C’est jacques Berque (1910-1985) qui a, un jour, appelle à «des andalousies toujours recommencées dont nous portons en nous à la fois les décombres accumulés et l’indissociable espérance».
Avec un futurologue tunisien
Je disais hier que le monde va mal. A la lumière du diagnostic ainsi établi, je me reprends et déclare que le monde est en danger de mort.
Les grandes manœuvres qui se déploient au pôle Nord sont annonciatrices de lendemains que déchantent.
Une nouvelle guerre froide couve sous le soleil.
La fonte des glaces, comme tous les malheurs, a quelque chose de bon. Les changements climatiques ne font pas que de malheureux.
Les maîtres des grandes puissances vont manifestement mettre à profit ces changements et leurs répercussions soit pour damer le pion à leurs rivaux, soit pour étendre leur puissance. Mais, là où le bât blesse, c’est quelles seront les grandes puissances en 2050?
Moi, qui considère, à tort peut être, Ibn Khaldoun comme un maître à penser, je ne miserai pas un dollar sur l’ogre américain d’aujourd’hui.

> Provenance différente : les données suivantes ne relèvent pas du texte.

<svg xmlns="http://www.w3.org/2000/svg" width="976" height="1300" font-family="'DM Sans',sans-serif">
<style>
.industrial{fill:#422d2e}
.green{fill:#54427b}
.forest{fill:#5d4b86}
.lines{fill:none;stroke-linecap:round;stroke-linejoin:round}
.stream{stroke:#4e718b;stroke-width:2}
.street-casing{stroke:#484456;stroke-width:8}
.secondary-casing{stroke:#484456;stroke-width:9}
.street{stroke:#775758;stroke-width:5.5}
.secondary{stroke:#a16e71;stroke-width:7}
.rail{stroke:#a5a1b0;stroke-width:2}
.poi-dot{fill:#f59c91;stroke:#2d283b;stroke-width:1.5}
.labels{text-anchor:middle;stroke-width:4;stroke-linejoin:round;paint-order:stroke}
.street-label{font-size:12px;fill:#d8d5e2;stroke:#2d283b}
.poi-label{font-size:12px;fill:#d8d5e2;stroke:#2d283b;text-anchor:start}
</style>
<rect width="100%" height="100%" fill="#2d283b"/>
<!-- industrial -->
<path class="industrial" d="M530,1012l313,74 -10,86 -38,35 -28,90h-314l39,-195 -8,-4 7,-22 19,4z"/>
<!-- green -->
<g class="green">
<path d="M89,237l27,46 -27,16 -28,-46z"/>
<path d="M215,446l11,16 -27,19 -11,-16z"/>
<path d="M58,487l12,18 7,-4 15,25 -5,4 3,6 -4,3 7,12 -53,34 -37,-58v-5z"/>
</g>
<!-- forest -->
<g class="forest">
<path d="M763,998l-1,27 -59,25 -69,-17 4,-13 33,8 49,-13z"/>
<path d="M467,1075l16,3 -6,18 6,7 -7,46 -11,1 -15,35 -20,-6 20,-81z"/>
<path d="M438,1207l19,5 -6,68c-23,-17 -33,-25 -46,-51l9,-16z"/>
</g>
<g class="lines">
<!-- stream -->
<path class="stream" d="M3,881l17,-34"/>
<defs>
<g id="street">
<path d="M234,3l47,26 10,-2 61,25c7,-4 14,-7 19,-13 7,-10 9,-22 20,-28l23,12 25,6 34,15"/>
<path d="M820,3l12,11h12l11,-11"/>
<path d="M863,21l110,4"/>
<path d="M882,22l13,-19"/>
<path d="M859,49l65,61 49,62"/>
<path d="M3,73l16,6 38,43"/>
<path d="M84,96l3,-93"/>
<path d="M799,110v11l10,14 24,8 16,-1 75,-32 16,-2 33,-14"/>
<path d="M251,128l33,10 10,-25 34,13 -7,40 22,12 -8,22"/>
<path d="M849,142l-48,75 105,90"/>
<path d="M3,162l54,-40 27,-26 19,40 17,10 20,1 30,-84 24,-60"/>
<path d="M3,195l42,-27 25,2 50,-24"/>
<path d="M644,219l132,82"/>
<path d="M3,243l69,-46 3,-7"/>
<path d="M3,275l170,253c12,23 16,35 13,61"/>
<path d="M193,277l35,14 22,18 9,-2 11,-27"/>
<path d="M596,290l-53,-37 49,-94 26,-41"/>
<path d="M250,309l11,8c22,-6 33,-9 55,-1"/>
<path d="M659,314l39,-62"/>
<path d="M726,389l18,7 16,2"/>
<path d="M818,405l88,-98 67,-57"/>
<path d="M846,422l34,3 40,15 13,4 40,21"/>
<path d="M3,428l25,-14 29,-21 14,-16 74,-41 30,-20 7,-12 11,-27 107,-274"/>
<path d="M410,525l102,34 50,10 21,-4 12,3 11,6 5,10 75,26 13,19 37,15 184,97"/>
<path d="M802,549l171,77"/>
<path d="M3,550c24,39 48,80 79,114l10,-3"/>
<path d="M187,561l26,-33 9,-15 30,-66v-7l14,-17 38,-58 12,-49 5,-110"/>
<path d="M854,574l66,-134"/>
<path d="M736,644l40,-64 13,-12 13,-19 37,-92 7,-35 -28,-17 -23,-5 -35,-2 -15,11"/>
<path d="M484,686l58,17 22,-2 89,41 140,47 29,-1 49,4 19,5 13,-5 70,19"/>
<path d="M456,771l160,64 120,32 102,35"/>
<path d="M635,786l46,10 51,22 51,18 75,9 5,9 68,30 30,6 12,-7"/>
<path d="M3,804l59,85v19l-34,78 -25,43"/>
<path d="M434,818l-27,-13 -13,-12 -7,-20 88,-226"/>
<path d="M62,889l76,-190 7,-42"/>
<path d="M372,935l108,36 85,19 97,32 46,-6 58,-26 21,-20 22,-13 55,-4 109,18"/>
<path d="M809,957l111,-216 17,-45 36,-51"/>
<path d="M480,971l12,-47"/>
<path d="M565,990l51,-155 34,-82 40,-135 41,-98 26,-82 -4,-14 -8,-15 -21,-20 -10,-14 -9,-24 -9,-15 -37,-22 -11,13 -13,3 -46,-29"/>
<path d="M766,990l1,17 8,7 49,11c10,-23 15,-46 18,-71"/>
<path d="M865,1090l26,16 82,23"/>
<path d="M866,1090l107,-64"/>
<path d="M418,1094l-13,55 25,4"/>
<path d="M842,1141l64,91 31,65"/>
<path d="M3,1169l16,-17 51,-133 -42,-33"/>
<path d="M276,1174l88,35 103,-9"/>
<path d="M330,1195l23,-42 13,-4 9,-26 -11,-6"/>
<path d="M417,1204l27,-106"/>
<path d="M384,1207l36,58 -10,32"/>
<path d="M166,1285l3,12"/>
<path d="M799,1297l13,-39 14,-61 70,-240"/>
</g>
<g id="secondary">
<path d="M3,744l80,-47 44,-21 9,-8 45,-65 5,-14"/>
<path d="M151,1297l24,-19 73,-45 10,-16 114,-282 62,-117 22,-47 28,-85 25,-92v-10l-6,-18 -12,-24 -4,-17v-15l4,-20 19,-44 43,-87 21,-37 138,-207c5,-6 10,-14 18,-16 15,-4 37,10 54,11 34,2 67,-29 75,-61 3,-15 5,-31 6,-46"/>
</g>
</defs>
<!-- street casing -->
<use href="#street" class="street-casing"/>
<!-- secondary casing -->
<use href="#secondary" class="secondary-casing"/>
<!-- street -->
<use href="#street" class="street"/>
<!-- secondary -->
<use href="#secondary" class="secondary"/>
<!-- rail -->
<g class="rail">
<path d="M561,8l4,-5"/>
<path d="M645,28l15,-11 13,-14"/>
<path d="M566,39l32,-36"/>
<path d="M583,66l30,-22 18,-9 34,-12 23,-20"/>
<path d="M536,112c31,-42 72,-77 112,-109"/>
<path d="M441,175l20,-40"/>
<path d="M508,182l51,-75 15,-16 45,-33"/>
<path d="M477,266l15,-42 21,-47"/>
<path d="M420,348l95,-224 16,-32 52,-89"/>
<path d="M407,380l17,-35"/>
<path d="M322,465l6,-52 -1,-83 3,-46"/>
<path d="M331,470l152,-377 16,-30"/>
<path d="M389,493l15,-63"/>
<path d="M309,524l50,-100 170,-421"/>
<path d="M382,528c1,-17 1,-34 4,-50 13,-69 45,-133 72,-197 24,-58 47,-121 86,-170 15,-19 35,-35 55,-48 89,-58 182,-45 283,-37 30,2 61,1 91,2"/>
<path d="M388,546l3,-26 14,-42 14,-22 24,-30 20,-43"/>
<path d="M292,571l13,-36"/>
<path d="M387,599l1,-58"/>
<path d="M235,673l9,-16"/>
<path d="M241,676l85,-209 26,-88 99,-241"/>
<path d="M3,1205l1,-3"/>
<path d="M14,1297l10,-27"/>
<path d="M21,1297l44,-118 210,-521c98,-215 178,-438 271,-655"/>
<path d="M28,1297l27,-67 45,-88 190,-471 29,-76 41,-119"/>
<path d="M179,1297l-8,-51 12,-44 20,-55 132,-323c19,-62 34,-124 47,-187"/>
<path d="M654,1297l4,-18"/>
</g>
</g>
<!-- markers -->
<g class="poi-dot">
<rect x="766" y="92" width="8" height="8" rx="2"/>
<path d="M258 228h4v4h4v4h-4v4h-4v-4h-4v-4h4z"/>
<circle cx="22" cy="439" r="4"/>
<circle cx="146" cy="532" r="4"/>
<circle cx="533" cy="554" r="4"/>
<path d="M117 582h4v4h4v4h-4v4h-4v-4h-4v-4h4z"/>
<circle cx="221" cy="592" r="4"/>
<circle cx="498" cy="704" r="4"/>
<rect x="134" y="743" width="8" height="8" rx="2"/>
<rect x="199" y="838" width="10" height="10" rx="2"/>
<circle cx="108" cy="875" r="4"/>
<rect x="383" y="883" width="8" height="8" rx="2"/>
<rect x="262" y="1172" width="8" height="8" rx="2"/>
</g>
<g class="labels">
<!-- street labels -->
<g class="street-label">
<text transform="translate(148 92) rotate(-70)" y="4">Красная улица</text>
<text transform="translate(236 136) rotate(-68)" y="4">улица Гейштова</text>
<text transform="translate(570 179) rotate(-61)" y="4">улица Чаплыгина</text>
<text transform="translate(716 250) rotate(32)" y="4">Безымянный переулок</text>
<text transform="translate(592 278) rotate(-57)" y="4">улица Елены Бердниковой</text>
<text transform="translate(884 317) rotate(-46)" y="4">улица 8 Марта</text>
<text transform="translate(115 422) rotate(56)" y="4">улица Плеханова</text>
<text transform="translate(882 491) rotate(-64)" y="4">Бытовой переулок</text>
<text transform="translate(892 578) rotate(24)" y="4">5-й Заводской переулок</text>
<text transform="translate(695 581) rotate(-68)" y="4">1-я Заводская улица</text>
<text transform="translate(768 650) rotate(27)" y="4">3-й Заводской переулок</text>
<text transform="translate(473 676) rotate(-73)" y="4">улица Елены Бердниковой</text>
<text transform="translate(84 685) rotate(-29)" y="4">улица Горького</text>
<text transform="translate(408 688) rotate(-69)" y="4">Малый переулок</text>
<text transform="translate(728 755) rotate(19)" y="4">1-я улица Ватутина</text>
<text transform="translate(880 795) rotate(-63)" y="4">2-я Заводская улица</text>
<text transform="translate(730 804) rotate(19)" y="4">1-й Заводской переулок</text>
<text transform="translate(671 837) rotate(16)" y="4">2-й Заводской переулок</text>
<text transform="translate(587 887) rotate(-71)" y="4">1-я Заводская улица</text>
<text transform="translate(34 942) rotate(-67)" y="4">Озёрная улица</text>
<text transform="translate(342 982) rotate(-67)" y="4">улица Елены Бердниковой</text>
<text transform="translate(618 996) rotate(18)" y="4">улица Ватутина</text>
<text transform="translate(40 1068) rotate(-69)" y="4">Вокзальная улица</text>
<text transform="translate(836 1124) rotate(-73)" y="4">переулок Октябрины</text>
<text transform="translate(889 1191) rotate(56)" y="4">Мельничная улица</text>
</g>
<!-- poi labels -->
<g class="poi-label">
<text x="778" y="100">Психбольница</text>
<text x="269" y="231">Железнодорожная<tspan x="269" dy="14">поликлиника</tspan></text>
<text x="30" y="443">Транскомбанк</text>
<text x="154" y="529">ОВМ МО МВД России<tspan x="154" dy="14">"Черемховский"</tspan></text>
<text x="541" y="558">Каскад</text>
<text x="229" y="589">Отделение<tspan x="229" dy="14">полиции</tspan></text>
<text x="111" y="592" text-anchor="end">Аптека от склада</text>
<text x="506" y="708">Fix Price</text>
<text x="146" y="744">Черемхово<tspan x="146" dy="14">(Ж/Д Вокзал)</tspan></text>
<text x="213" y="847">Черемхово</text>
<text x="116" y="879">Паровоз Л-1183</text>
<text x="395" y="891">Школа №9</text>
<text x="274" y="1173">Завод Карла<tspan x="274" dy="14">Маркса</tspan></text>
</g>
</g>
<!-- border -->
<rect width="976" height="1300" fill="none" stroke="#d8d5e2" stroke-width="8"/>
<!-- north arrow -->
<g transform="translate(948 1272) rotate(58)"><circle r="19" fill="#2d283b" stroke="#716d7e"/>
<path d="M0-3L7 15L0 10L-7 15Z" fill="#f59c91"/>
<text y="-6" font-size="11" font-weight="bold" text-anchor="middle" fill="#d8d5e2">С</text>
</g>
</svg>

En revanche, je crois que le vent se lève à l’Est et que la Chine, risque de coiffer tout ce beau monde.
Ainsi va l’histoire. Elle est en rapport étroit avec la géographie on plutôt avec le géopolitique.

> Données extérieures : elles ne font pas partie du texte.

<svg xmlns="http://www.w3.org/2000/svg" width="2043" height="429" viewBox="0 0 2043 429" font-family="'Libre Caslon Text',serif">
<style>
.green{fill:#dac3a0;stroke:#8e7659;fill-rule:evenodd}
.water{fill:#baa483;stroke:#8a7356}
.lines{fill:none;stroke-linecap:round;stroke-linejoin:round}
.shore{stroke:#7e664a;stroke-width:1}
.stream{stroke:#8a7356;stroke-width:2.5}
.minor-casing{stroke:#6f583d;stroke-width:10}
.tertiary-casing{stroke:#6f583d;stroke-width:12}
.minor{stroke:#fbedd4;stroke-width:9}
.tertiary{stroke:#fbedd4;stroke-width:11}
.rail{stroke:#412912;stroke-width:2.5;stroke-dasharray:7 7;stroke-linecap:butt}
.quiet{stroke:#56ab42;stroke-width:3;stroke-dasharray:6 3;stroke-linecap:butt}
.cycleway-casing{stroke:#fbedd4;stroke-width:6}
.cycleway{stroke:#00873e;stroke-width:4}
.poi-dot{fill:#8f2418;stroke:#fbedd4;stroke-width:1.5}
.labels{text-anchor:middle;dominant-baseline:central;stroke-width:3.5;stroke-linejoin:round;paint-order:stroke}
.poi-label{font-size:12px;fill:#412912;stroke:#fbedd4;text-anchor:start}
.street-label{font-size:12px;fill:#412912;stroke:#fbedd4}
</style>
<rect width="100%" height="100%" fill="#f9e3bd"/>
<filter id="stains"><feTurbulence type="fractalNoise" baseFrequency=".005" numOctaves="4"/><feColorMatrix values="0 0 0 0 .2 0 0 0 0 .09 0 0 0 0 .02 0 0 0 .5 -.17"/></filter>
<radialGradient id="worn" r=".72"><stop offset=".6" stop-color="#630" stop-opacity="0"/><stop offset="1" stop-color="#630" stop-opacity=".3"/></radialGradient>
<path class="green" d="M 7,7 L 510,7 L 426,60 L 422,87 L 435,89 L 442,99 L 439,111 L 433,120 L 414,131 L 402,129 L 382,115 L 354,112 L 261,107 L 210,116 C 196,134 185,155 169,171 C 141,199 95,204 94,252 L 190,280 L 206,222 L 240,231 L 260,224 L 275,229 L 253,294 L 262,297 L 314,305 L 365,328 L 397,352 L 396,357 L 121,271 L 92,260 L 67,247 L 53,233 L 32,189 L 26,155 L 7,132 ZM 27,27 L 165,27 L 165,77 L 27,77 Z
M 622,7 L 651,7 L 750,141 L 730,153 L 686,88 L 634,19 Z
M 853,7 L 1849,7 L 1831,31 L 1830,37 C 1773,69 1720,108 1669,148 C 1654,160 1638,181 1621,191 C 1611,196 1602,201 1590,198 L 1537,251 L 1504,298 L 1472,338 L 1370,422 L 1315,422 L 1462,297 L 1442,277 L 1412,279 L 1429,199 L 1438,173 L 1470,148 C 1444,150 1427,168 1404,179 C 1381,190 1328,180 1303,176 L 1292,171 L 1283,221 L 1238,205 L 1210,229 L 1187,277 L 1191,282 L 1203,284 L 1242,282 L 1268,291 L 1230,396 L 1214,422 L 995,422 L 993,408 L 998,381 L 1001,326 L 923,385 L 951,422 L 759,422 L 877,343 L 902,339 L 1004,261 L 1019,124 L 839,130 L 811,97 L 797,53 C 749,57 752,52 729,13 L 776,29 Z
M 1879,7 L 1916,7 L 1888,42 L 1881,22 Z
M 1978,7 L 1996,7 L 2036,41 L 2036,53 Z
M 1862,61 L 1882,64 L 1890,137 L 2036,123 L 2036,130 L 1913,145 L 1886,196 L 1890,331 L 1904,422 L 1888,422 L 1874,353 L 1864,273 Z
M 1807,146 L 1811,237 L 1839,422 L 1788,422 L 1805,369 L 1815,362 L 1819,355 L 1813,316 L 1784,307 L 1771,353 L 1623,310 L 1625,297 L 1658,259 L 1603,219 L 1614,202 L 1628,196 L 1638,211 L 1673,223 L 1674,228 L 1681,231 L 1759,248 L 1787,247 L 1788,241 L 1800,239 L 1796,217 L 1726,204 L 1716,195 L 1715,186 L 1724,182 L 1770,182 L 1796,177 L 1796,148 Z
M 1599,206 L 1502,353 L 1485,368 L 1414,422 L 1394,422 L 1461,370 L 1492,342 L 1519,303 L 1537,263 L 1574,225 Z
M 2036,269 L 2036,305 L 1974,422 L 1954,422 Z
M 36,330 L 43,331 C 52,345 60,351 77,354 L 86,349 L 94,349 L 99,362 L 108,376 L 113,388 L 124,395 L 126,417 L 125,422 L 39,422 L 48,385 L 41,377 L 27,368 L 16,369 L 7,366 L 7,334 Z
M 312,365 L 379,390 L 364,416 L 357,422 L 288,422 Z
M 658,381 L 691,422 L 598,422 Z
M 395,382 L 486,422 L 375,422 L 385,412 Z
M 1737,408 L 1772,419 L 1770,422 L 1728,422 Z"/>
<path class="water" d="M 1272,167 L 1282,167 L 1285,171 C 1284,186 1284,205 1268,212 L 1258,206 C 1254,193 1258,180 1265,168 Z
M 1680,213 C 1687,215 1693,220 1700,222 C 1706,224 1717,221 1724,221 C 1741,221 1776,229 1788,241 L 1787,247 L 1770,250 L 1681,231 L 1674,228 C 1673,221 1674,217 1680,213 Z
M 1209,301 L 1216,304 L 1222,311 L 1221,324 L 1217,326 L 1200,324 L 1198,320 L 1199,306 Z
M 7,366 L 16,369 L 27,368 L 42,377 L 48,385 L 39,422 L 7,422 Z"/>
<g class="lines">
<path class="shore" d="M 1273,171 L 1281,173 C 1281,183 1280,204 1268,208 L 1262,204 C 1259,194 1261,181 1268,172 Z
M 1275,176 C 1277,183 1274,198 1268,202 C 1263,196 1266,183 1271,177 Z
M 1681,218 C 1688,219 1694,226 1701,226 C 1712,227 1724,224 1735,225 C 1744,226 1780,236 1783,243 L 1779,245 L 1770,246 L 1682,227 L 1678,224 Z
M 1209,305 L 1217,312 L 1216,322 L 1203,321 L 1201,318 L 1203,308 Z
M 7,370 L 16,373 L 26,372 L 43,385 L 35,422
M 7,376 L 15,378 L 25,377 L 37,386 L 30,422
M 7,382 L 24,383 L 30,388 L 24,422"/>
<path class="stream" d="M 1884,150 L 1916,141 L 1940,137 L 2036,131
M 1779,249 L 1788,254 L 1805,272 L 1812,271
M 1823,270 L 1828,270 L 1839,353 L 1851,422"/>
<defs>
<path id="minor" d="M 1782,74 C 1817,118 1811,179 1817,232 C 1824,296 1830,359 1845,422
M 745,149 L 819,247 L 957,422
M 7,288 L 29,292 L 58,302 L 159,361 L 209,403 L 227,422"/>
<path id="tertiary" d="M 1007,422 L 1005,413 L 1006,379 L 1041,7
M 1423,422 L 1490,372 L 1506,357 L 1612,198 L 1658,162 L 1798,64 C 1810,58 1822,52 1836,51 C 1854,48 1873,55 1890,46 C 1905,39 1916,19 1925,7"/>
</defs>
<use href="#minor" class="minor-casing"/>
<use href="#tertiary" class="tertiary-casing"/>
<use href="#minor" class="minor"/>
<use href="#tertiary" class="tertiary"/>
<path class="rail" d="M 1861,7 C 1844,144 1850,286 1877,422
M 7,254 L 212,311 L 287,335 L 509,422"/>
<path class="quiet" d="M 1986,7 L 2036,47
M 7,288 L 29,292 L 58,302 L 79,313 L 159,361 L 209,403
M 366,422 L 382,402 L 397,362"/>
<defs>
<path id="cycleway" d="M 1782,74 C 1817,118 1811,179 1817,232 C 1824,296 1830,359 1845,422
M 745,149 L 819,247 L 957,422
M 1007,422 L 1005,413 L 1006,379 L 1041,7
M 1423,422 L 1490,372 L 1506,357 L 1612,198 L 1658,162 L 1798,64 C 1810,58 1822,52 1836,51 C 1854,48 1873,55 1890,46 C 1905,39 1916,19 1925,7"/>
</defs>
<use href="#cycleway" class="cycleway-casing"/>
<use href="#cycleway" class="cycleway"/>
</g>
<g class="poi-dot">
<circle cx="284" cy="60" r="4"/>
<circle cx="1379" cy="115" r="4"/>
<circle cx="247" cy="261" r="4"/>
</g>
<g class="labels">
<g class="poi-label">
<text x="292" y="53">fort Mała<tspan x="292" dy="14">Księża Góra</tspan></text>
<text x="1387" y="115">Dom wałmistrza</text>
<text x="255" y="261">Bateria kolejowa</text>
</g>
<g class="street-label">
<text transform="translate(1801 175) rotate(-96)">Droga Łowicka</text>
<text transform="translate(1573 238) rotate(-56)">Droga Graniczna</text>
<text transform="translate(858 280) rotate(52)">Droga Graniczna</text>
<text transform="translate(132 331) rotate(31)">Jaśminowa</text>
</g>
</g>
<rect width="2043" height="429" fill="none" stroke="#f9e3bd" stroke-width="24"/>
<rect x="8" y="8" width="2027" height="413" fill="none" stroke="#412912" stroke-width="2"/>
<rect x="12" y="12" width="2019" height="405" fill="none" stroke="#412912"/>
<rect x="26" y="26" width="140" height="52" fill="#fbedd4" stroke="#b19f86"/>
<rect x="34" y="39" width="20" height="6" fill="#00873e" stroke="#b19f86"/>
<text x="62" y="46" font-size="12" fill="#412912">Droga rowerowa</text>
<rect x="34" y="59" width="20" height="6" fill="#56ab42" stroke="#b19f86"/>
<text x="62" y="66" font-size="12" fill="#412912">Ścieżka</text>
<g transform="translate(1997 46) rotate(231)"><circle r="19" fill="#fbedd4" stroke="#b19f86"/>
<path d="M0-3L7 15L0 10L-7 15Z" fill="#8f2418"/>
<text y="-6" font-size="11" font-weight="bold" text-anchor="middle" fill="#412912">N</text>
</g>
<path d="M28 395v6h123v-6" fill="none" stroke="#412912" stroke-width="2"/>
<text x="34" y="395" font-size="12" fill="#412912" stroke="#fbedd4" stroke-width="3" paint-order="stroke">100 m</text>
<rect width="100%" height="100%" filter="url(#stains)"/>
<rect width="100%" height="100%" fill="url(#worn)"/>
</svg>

Dans votre adresse, si brillante par ailleurs, il manque, à mon goût, un rappel historique. Je ne parle pas de l’histoire des temps modernes mais celle des temps anciens.
L’archéologie peut nous être utile. En l’interrogeant, l’on pourrait trouver des situations analogues et peut être mieux interpréter l’histoire immédiate.
L’avènement de la Méditerranée suite à une dynamique géologique ressemble comme deux gouttes d’eau à l’émergence des voies de l’Arctique.
Alors, éternel recommencement. C’est que, depuis le big-bang c’est-à-dire plus de 14 milliards, ça dure.
La terre n’a pas cessé de tourner, mal ou bien, mais comme disait l’autre, elle tourne.
Avec un premier ministre français
On prétend que les poètes sont des gens rêveurs. Et alors ! Un personnage, comme le général de Gaulle, qu’on ne peut soupçonner de dire des balivernes, a bien écrit dans ses mémoires que «la gloire appartient à tous ceux qui l’ont rêvée».
Vous qui êtes poète à vos heures gagnées sur la politique, avez eu la gloire et le pouvoir. Vous les recouvrirez probablement un jour. Mais n’anticipons pas et revenons à nos moutons.
Dans votre adresse, magistralement clamée et émaillée d’envolées lyriques dont vous êtes coutumiers depuis votre tirade gaullienne à Manhattan-city à la veille du Bush-bang à Saddam-City, vous avez esquissé les concours d’un pôle pan-européen qui ferait pendant au pôle émergent à l’Est.
En bon gaulliste vous incluez la Russie puisque le Général avait l’habitude de rappeler que l’Europe commence à la Manche et se termine à l’Oural.
Or la Russie fait partie, j’aillais dire fait bloc, avec la Chine, l’Inde et le Brésil, de ce qui est communément appelé le BRIC.
D’autre part, vous convoitez dans votre schéma, la Turquie. Or celle-ci semble, par dépit et / ou par orgueil, regarder ailleurs.
Alors, compte tenu de ce qui précède, pensez-vous, Mr le premier ministre de la France de Chirac, que votre carte du vieux continent, ainsi étalée, puisse tenir la route?